Clone detection finds application to many software engineering activities such as comprehension and refactoring. However, the confounding configuration choice problem poses a widely-acknowledged threat to the validity of previous empirical analyses. We introduce a search based solution that finds suitable configurations for empirical studies. We introduce both a desktop and parellised cloud-deployed implementations, using them to evaluate our approach on 6 popular clone detection tools applied to the Bellon suite of 8 subject systems. Our evaluation reports the results of 9.3 million total executions of a clone tool, which required a total of 15 CPU-years of computation time. It is the largest empirical study of clone detection to date. Our approach finds configurations that are significantly better (p < 0.05) than the defaults currently used in clone detection experiments, thereby providing evidence that our approach can ameliorate the confounding configuration choice problem.
This website was created to accompany our FSE 2013 submission which is currently under review.
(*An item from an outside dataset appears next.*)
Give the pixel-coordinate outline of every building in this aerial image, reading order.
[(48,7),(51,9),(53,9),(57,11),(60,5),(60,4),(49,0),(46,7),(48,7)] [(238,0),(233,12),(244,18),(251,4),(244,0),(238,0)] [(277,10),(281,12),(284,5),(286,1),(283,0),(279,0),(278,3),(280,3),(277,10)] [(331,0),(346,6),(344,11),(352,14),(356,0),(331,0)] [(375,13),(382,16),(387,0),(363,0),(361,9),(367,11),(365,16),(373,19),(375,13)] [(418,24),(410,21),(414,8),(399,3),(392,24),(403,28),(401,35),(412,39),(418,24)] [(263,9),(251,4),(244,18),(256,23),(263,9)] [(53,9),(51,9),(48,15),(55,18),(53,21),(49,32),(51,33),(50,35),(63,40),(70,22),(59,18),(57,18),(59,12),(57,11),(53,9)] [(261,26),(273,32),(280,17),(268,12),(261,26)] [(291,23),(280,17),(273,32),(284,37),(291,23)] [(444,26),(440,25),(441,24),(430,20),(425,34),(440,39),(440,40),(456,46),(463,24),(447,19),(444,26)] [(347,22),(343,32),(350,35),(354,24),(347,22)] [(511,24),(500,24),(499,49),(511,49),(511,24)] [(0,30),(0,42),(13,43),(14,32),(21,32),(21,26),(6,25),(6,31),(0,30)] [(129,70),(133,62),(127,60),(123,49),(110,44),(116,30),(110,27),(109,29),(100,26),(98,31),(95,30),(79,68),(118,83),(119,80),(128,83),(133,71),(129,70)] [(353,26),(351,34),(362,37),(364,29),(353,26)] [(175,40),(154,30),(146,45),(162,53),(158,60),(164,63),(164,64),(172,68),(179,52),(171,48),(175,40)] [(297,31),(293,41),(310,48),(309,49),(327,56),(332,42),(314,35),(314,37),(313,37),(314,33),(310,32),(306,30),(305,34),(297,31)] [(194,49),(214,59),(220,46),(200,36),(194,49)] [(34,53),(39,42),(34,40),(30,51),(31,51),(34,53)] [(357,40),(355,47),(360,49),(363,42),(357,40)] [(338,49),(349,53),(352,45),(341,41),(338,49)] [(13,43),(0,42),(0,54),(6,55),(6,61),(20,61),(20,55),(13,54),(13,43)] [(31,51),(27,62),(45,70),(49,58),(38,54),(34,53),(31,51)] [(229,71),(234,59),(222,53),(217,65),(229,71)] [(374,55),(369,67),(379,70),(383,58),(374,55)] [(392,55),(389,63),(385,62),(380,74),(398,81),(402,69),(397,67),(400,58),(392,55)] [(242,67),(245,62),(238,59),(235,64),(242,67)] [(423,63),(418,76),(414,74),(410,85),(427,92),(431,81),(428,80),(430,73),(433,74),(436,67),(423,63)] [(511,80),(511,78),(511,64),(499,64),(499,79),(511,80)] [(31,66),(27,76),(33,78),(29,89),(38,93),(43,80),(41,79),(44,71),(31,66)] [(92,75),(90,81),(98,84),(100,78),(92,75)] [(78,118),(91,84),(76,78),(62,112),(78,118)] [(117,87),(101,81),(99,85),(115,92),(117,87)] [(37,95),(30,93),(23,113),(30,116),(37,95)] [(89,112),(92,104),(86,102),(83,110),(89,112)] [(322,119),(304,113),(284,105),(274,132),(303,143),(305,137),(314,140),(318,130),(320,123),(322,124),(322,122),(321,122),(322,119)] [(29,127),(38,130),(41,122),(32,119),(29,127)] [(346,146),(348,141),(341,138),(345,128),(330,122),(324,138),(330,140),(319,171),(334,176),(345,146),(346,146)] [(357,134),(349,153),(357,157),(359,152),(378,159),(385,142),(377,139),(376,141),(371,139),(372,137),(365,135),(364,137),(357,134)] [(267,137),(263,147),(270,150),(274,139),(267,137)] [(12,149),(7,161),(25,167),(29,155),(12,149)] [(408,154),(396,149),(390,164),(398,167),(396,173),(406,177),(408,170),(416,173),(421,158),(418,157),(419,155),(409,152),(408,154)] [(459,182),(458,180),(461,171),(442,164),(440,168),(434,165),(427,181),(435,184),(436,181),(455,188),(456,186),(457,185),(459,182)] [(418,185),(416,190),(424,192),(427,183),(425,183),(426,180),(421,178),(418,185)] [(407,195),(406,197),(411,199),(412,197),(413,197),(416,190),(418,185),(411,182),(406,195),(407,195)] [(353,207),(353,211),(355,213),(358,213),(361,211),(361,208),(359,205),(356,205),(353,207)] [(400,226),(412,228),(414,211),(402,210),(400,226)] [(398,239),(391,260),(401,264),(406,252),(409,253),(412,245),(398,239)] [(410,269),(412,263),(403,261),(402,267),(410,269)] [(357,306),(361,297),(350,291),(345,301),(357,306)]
In its present form it only provides results from our analysis (that could not be fitted into the page limits of the paper). The following figures show the agreement levels for the all the subject systems in Bellon's benchmarks achieved by the Default, General and Individual configurations.
We implemented our clone evaluation approach as a desktop application CloneEva. We also implemented a cloud-based parallelised 'sister version' of CloneEva, called CloudEvaClone. The architecture design are shown below.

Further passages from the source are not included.